> _Brief 1_:
Which file names does the MatchZoo tutorial passage give for the WikiQA train, dev, and test files?
> _Brief 2_:
Please retype part of the MatchZoo tutorial passage word for word, everything from "We take WikiQA" down to "skip the following script.".

> _Document passage_:
======

We take WikiQA as the example benchmark dataset to show the usage of MatchZoo. Firstly you need to downlowd the data and uncompress the data, we provided the following script to help you download the dataset into `MatchZoo/data/WikiQA` folder, you can change the directory in the following script.

If you already have WikiQA dataset downloaded on your machine, skip the following script.

In [42]:
import os

cmd = 'rm -rf ../../data/WikiQA\n' \
      +'mkdir -p ../../data/WikiQA/\n' \
      +'cd ../../data/WikiQA/\n' \
      +'wget https://download.microsoft.com/download/E/5/F/E5FCFCEE-7005-4814-853D-DAA7C66507E0/WikiQACorpus.zip\n' \
      +'unzip WikiQACorpus.zip\n'
print ('download WikiQA data... ', cmd)
os.system(cmd)

download WikiQA data...  rm -rf ../../data/WikiQA
mkdir -p ../../data/WikiQA/
cd ../../data/WikiQA/
wget https://download.microsoft.com/download/E/5/F/E5FCFCEE-7005-4814-853D-DAA7C66507E0/WikiQACorpus.zip
unzip WikiQACorpus.zip



0

#### Load & Adjustment

The *train/dev/test* files of WikiQA are *WikiQA-train.tsv*, *WikiQA-dev.tsv*, *WikiQA-test.tsv* under the uncompressed folder WikiQACorpus. The data format of WikiQA is as follows:

`QuestionID\tQuestion\tDocumentID\tDocumentTitle\tSentenceID\tSentence\tLabel`

We can convert this format to the expected input format of MatchZoo.

======

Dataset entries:
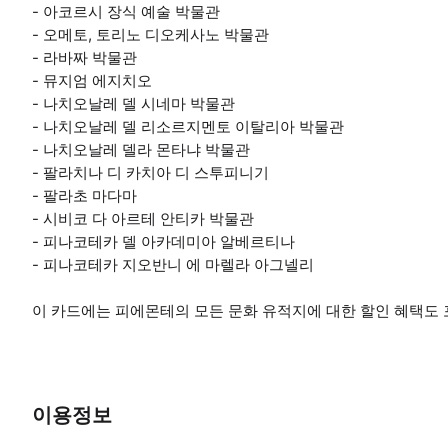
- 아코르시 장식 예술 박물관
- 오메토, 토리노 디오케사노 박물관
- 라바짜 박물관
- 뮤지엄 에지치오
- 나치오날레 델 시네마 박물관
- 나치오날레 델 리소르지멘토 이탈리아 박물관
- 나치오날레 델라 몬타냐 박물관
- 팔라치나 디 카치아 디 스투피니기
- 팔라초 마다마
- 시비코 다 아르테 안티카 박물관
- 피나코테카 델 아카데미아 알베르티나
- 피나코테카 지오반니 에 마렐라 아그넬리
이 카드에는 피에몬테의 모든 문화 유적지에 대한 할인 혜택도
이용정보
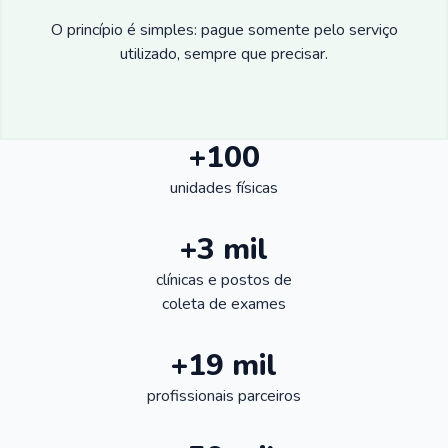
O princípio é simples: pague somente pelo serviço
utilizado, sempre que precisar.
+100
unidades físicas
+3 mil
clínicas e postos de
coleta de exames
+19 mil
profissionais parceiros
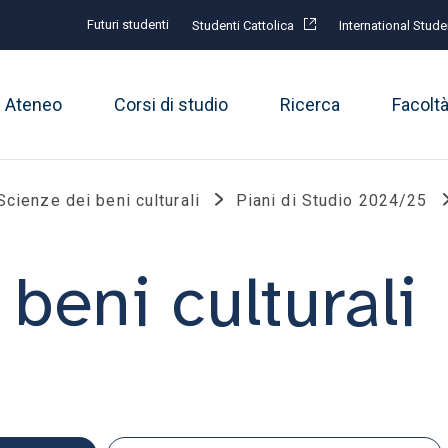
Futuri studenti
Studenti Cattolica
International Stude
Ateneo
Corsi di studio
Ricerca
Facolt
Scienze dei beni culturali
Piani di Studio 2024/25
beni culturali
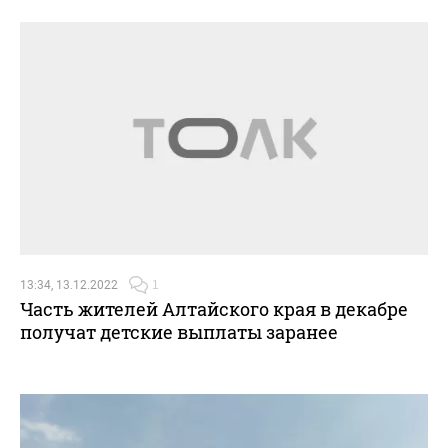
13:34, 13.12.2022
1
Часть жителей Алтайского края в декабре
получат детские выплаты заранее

======

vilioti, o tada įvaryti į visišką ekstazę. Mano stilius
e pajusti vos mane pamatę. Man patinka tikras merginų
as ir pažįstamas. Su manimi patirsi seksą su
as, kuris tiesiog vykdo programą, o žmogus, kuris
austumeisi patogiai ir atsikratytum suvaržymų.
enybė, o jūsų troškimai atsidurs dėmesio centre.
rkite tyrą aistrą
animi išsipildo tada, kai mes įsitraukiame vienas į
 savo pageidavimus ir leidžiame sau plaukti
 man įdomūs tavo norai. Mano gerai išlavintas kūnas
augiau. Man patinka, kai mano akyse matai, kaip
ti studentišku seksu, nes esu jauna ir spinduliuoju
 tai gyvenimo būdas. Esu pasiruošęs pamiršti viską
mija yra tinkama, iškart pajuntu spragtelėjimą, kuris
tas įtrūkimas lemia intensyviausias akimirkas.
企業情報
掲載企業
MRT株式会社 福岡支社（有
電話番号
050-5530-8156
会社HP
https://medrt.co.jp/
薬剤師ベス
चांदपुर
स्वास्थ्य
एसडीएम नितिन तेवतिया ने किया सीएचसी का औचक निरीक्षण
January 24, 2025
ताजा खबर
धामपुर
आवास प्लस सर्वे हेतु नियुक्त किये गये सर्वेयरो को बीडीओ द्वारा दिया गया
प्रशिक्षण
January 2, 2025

======

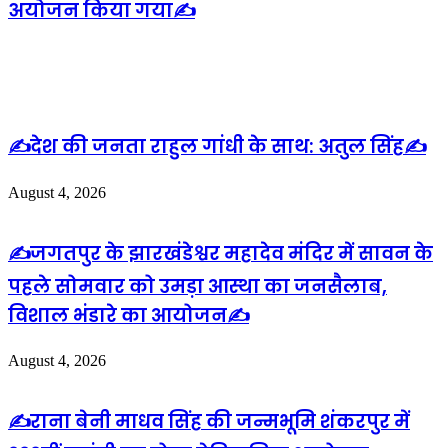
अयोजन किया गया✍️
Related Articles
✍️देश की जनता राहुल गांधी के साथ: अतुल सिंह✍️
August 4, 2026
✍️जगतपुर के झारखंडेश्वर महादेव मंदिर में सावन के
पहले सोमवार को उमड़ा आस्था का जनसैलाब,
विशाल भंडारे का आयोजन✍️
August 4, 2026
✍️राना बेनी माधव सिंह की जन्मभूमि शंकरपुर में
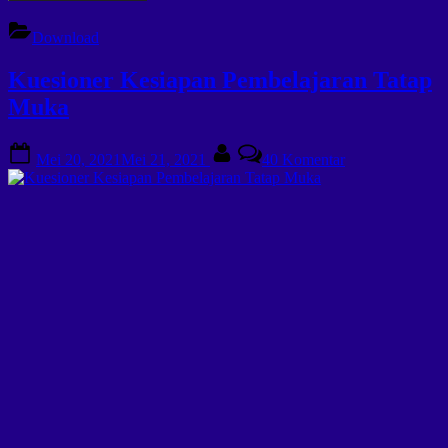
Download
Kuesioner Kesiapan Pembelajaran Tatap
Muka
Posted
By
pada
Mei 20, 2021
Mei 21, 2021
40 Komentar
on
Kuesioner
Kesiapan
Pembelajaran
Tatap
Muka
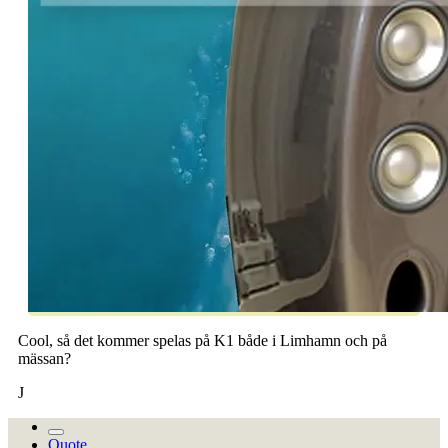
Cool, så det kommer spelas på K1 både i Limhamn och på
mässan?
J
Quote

======

> _Answer box 1_:
WikiQA-train.tsv, WikiQA-dev.tsv, and WikiQA-test.tsv.

> _Answer box 2_:
We take WikiQA as the example benchmark dataset to show the usage of MatchZoo. Firstly you need to downlowd the data and uncompress the data, we provided the following script to help you download the dataset into `MatchZoo/data/WikiQA` folder, you can change the directory in the following script.

If you already have WikiQA dataset downloaded on your machine, skip the following script.